AFCA couldn’t find anything in the policy that excluded wear and tear or mechanical failure. The product disclosure statement did require insureds to keep their vehicles “well maintained and in a roadworthy condition”, but the ombudsman said the owner had the car regularly serviced.

“Even if I accept the cause of the injector leak was wear and tear, or mechanical failure, I cannot conclude the reason for the wear and tear/mechanical failure was lack of maintenance,” the ruling said.

Allianz was ordered to pay the claim.

Buy insurance before you crash, not after

This cheeky driver admitted to buying a policy hours after an accident that happened while he was uninsured – but still took the claim denial all the way to an AFCA determination.

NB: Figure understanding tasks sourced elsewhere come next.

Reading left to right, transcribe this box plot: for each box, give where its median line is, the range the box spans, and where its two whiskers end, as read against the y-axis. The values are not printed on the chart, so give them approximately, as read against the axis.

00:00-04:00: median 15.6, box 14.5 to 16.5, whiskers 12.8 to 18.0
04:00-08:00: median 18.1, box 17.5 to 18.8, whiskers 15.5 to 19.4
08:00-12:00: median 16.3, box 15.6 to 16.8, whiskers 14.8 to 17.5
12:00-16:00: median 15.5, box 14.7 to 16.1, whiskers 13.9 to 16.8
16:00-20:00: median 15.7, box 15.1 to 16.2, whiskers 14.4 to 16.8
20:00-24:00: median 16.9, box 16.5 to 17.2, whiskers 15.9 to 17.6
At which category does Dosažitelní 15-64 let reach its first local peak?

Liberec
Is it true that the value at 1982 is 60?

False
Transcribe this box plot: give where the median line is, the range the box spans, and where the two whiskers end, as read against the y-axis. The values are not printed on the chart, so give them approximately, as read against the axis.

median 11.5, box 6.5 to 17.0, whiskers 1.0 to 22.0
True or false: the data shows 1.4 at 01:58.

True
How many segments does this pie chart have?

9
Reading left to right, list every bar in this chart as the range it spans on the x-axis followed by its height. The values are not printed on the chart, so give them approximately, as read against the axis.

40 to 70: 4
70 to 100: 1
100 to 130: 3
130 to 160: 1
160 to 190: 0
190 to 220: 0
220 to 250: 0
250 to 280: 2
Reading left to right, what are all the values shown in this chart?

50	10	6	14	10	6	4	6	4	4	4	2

His vehicle was damaged about noon on July 23 last year, and he bought a policy with Suncorp at 5.52pm the same day.

He argued that because there was no start time on the policy documentation, cover began at 12.01am on July 23.

AFCA dismissed the man’s position as “unreasonable” because nobody should expect a policy to provide cover for incidents that occur before it is arranged.

Even if the start time argument had held up, the man probably misrepresented the condition of the vehicle at purchase. When asked if there was any pre-existing damage, he answered “no”.

“This answer appears to be inconsistent with the claim lodgement which says there is damage to the front passenger-side quarter panel and door on the complainant’s vehicle,” AFCA said.

Unregistered means uninsured, right?

Wrong. A woman whose car was rear-ended by another driver has won a claim dispute despite her vehicle’s registration running out months before.

RACQ-backed Carpeesh denied the claim and cancelled the woman’s policy, but AFCA ruled it was wrong to do so, because there was no clear exclusion that applied.

The insurer tried to argue the vehicle no longer met the definition of “your car”, and that the vehicle was not roadworthy, but the ombudsman was not convinced.

“Even if I accept the vehicle was unroadworthy (which I do not), in these circumstances, section 54 of the [Insurance Contracts Act 1984] would assist the complainant,” the authority’s adjudicator said. “This is because the insurer has not established the fact the vehicle was unroadworthy was reasonably capable of causing or contributing to the loss, or that it prejudiced its position.”